[Tugas yang Diberikan A]: Tuliskan kembali bagian tulisan tentang Simpang Lima Bandung mulai dari "Oleh : Imam" sampai dengan "(KAA) tahun 1955." tanpa mengubah satu kata pun.
[Tugas yang Diberikan B]: Tahun berapa saja yang disebut dalam bentuk angka di tulisan tentang Simpang Lima Bandung?
[Tugas yang Diberikan C]: Lanjutkan tulisan tentang Simpang Lima Bandung dari kalimat terakhir yang tercantum.

#### Sumber

SUARA PEMBACA
Merah Putih Tercabik, Pemkot Bandung Bubar?
Oleh : Imam Wahyudi
BANDUNG, JARRAK POS – Pemerintahan Kota Bandung bubar? Tentu, tidak! Mungkin saja, judul tulisan ringan ini terasa “bombastis”. Tapi tengoklah atau sekadar lewat Simpang Lima (lebih dikenal dengan sebutan Prapatan Lima) di sisi timur Jl. Asia Afrika yang merupakan akses utama ke pusat kota atau Alun-alun Bandung. Sebut saja gerbang utama menuju kawasan bersejarah Gedung Merdeka, arena penyelenggaraan Konferensi Asia Afrika (KAA) tahun 1955.
Di titik tengah Simpang Lima itu pula, berdiri tegak Menara Jam yang dibangun — menandai puncak Peringatan 60 Tahun KAA di Bandung, 24 April 2015 atau tiga tahun silam. Lantas apa hubungannya dengan kritisi berupa sindiran yang seolah Pemkot Bandung (kadung) bubar? Di puncak menara itu ditancapkan tiang untuk mengibarkan bendera Merah Putih. Karuan menambah indah dan tampak gagah. Tapi, nyaris tak sengaja — saat saya hendak melewati Jl. Asia Afrika — tercegat “traffic light” di ujung Jl. Ahmad Yani pada Rabu, 14 Maret 2016 pk. 14.31 WIB.

########
#### Data Terkumpul

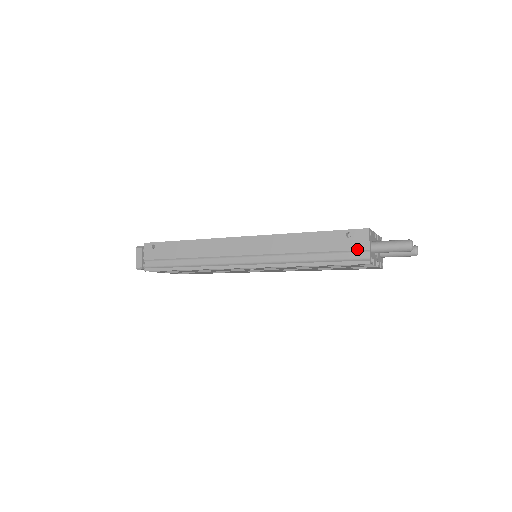
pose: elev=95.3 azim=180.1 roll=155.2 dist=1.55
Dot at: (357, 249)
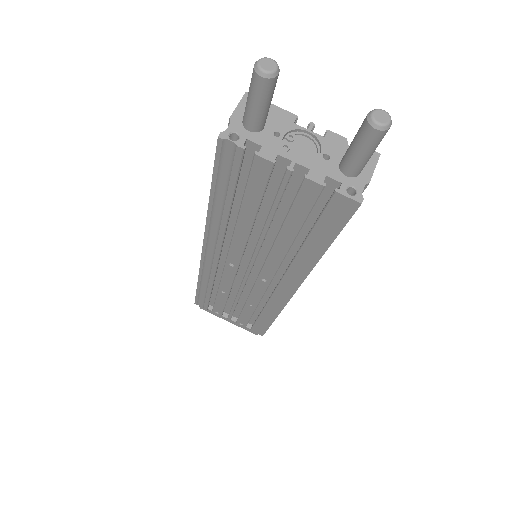
Dot at: occluded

########

[Hasil Tugas A]:
Oleh : Imam Wahyudi
BANDUNG, JARRAK POS – Pemerintahan Kota Bandung bubar? Tentu, tidak! Mungkin saja, judul tulisan ringan ini terasa “bombastis”. Tapi tengoklah atau sekadar lewat Simpang Lima (lebih dikenal dengan sebutan Prapatan Lima) di sisi timur Jl. Asia Afrika yang merupakan akses utama ke pusat kota atau Alun-alun Bandung. Sebut saja gerbang utama menuju kawasan bersejarah Gedung Merdeka, arena penyelenggaraan Konferensi Asia Afrika (KAA) tahun 1955.

[Hasil Tugas B]: 1955, 2015, 2016

[Hasil Tugas C]:
Saat itulah dalam hitungan menit, saya melihat bendera kebangsaan Indonesia itu — tetap berkibar dalam kondisi nyaris sudah tercabik. Tali pengencang bagian putih bawah pun kadung terlepas dari tiangnya. Kibarannya praktis tak karuan. Compang-camping. Merah Putih itu bagai tak berdaya untuk senantiasa gagah dan berwibawa, berkibar di angkasa kota tercinta.
Sebagai bahan cerita, berita dan bahkan sekadar celoteh — mungkin saja dianggap sederhana. Rasanya tidak! Ini soal serius dan mendasar yang perlu perhatian serius pula. Ada korelasi salah urus dalam tatakota. Bukan semata kendala apa pun yang memprasyaratkan itu.
Saya jadi teringat pada 1990an, ketika memanfaatkan menara antena piranti komunikasi 2-Meter di rumah dengan mengibarkan bendera merah-putih (serupa tadi). Seiring waktu diguyur hujan dan terik matahari, bendera itu jadi lusuh dan sobek. Pintu rumah kami diketuk oleh orang tak dikenal dan belakangan mengaku sebagai veteran ABRI (TNI -pen) yang meminta saya segera menurunkan bendera yang sudah tidak laik dikibarkan itu. Memahami peristiwa, ekspresi penghormatan terhadap bendera kebangsaan — hendaknya dengan patut dalam keutuhan bentuk dan warna sebagai Merah Putih. Bersamaan itu tersirat akan arti dan makna penghargaan atas jasa para pahlawan Kemerdekaan Republik Indonesia.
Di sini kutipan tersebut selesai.